In the first part, I will present a new advancement in conformal prediction—a statistical wrapper for any black-box model that provides precise error bounds on ML predictions. I will focus on scenarios where training data is corrupted or biased, such as through missing features and labels, and introduce a framework for constructing predictive uncertainty estimates that remain valid despite distribution shifts between the available corrupted data and unknown clean data.
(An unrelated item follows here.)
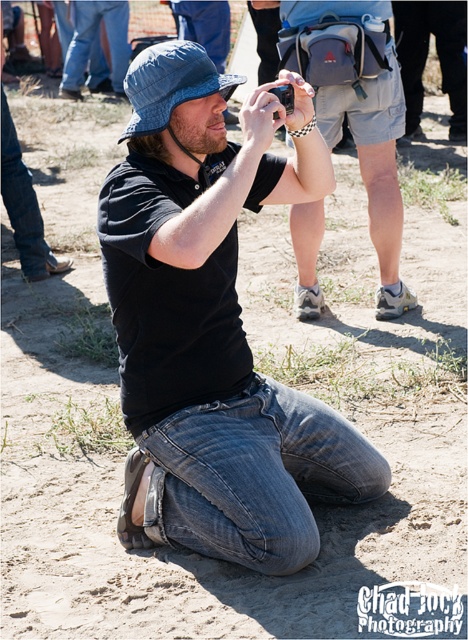
What are the exact coordinates of the black matte camera at center in the image?

The black matte camera at center is located at coordinates point (213, 324).

You are trying to decide which camera to use for a photography session. Both the matte black camera at center and the black plastic camera at center are available. Which one is bigger?

The matte black camera at center is larger in size compared to the black plastic camera at center.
In the second part, I will show how sequential statistical testing can enable a novel test-time training scheme, allowing a pre-trained model to adapt online to unfamiliar environments. For instance, consider an image classification task where test images are captured under varying illumination conditions that differ from the training setup. Building on conformal betting martingales, I will first introduce a monitoring tool to detect data drifts. Using this tool, I will derive a rigorous ‘anti-drift correction’ mechanism grounded in (online) optimal transport principles. This mechanism forms the foundation of a self-training scheme that produces robust predictions invariant to dynamically changing environments.

Yaniv Romano
Assistant professor in the Departments of Electrical Engineering and Computer Science, Technion
Yaniv Romano is an assistant professor in the Departments of Electrical Engineering and Computer Science at the Technion. Previously, he was a postdoctoral scholar in the Department of Statistics at Stanford University, advised by Prof. Emmanuel Candès. Yaniv holds a PhD, MSc, and BSc in Electrical Engineering, all from the Technion. The super-resolution technology he invented with Peyman Milanfar has been integrated into Google’s flagship products. His uncertainty quantification technique, developed with Emmanuel Candès, was employed by The Washington Post to estimate outstanding votes during the U.S. presidential election.
Yaniv has received several honors and awards, including the ERC Starting Grant, the Alon Scholarship, the SIAG/IS Early Career Prize, the Sheila Samson Prime Minister’s Prize (Researcher Recruitment Prize), the IEEE Signal Processing Society Best Paper Award, the Krill Prize for Excellence in Scientific Research, and the Henry Taub Prize for Academic Excellence.